Enquanto isso, outros ocuparam a mesa da mediação. Erdogan manteve canais abertos a Moscovo e Kyiv e repete que quer uma paz “com todas as partes sentadas”; Donald Trump fez da diplomacia “high-wire” um palco — de Anchorage às conversas sobre Tomahawks e controlo nuclear — tentando um “grande acordo” que, para muitos europeus, ameaça decidir-se por cima das nossas cabeças. Goste-se ou não, quem fala com Putin ganha alavanca; quem recusa falar autoexclui-se. E é isso que a Europa tem feito, em nome de uma razão moral impecável — mas politicamente insuficiente.

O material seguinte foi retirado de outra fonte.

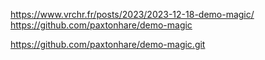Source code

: https://www.vrchr.fr/posts/2023/2023-12-18-demo-magic/
https://github.com/paxtonhare/demo-magic

https://github.com/paxtonhare/demo-magic.git 

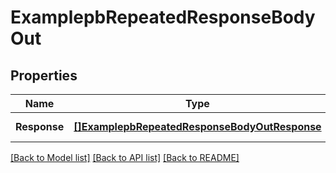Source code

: # ExamplepbRepeatedResponseBodyOut

## Properties
Name | Type | Description | Notes
------------ | ------------- | ------------- | -------------
**Response** | [**[]ExamplepbRepeatedResponseBodyOutResponse**](examplepbRepeatedResponseBodyOutResponse.md) |  | [default to null]

[[Back to Model list]](../README.md#documentation-for-models) [[Back to API list]](../README.md#documentation-for-api-endpoints) [[Back to README]](../README.md)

O paradoxo é simples: a Europa tem razão ao afirmar que as fronteiras não são negociáveis sob coação e que a Ucrânia merece defesa, soberania e futuro; e a Europa erra quando confunde a razão com estratégia. A estratégia pede dois trilhos, simultâneos e credíveis: capacidade material para que Kyiv não perca, i.e., munição, defesa aérea, produção europeia, resiliência energética; e Arquitetura diplomática para que Moscovo não consiga ganhar senão parando – isto é, uma via de pressão + saída, com enviados europeus aceitáveis para ambos os lados, mandatos graduais e incentivos/penalizações claras. Sem isto, a “paz” fica cativa de terceiros e a guerra, quando parar, parará contra nós.

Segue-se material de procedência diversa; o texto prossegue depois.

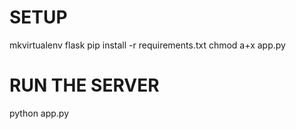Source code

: # SETUP
mkvirtualenv flask
pip install -r requirements.txt
chmod a+x app.py

# RUN THE SERVER
python app.py
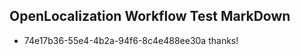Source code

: ## OpenLocalization Workflow Test MarkDown

* 74e17b36-55e4-4b2a-94f6-8c4e488ee30a 
thanks!



<!--HONumber=Feb16_HO3-->
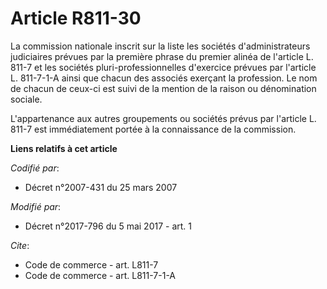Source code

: # Article R811-30

La commission nationale inscrit sur la liste les sociétés d'administrateurs judiciaires prévues par la première phrase du
premier alinéa de l'article L. 811-7 et les sociétés pluri-professionnelles d'exercice prévues par l'article L. 811-7-1-A
ainsi que chacun des associés exerçant la profession. Le nom de chacun de ceux-ci est suivi de la mention de la raison ou
dénomination sociale. 

L'appartenance aux autres groupements ou sociétés prévus par l'article L. 811-7 est immédiatement portée à la connaissance de
la commission.

**Liens relatifs à cet article**

_Codifié par_:

  - Décret n°2007-431 du 25 mars 2007

_Modifié par_:

  - Décret n°2017-796 du 5 mai 2017 - art. 1

_Cite_:

  - Code de commerce - art. L811-7
  - Code de commerce - art. L811-7-1-A

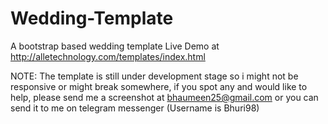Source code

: # Wedding-Template
A bootstrap based wedding template
Live Demo at http://alletechnology.com/templates/index.html

NOTE: The template is still under development stage so i might not be responsive or might break somewhere, if you spot any and would like to help, please send me a screenshot at bhaumeen25@gmail.com or you can send it to me on telegram messenger (Username is Bhuri98)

Há quem responda que não se negocia com quem bombardeia. Compreende-se. Mas negocia-se sempre com inimigos, não com amigos; com estes fazem-se cimeiras. A questão é quem define os termos. Se for Washington-Moscovo (ou Ancara-Moscovo), a Europa pagará a fatura duas vezes: no orçamento e na segurança, com fronteiras frágeis e um precedente devastador. Uma Europa adulta precisa de um Pivot Europeu para a Paz – não para premiar agressões, mas para ordenar um processo em que o custo de continuar seja maior do que o custo de parar.

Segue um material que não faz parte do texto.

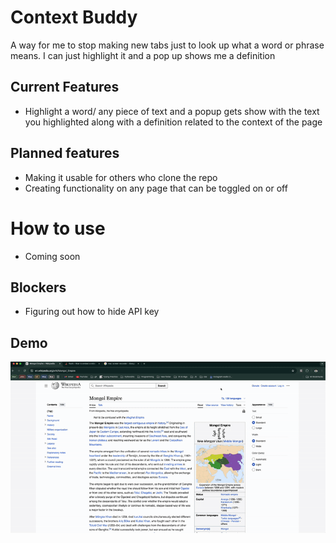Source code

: # Context Buddy
A way for me to stop making new tabs just to look up what a word or phrase means. I can just highlight it and a pop up shows me a definition

## Current Features
- Highlight a word/ any piece of text and a popup gets show with the text you highlighted along with a definition related to the context of the page

## Planned features
- Making it usable for others who clone the repo
- Creating functionality on any page that can be toggled on or off

# How to use
 - Coming soon

## Blockers
- Figuring out how to hide API key

## Demo
![Demo](demo.gif)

Isto exige três decisões difíceis.
Primeira: não ostracizar Praga, Bratislava e Budapeste; integrá-las num consenso mínimo (defesa do espaço europeu, continuidade de assistência defensiva a Kyiv, linhas vermelhas explícitas) e dar-lhes lugar na arquitetura diplomática – sem “veto moral”, mas com vigilância estratégica. Segunda: institucionalizar a indústria de defesa europeia — contratos plurianuais, compras em consórcio, especialização por clusters — para que a capacidade militar não dependa do ciclo político americano. Terceira: nomear dois enviados especiais (Friedrich Merz e Giorgia Meloni), com mandato do Conselho Europeu, para abrir canais a Moscovo e Kyiv — com calendário, etapas e condição explícita de que nada está acordado até tudo estar acordado.
O risco, se nada fizermos, é duplo. Interno, porque a metade “pacifista” da Europa, somada ao cansaço social, arrasará o consenso pró-Ucrânia nas urnas — veja-se a Chéquia de Babiš, a Eslováquia de Fico, a Hungria de Orbán e o que pode acontecer em França, Alemanha ou Países Baixos. Externo, porque um cessar-fogo definido por outros congela-nos num entre-guerra: sem garantias de segurança, sem reconstrução financiável e com a Rússia a comprar tempo para a próxima iteração. A “paz dos outros” raramente é a nossa.
Voltemos a Zweig: quando a Europa deixou de se pensar como sujeito, tornou-se objeto da história alheia. Hoje, duas Europas olham a mesma guerra e veem coisas diferentes. É legítimo. Insustentável é não convergir para um denominador comum: defender a Ucrânia para que não seja derrotada; negociar a paz para que o continente não se desfaça politicamente; liderar para que o resultado não seja ditado por terceiros. Pivots existem para aguentar estruturas; o nosso, por enquanto, falta-se a si próprio. E não haverá armistício honroso para uma Europa que não aprenda – depressa – a ocupar o centro do seu próprio tabuleiro.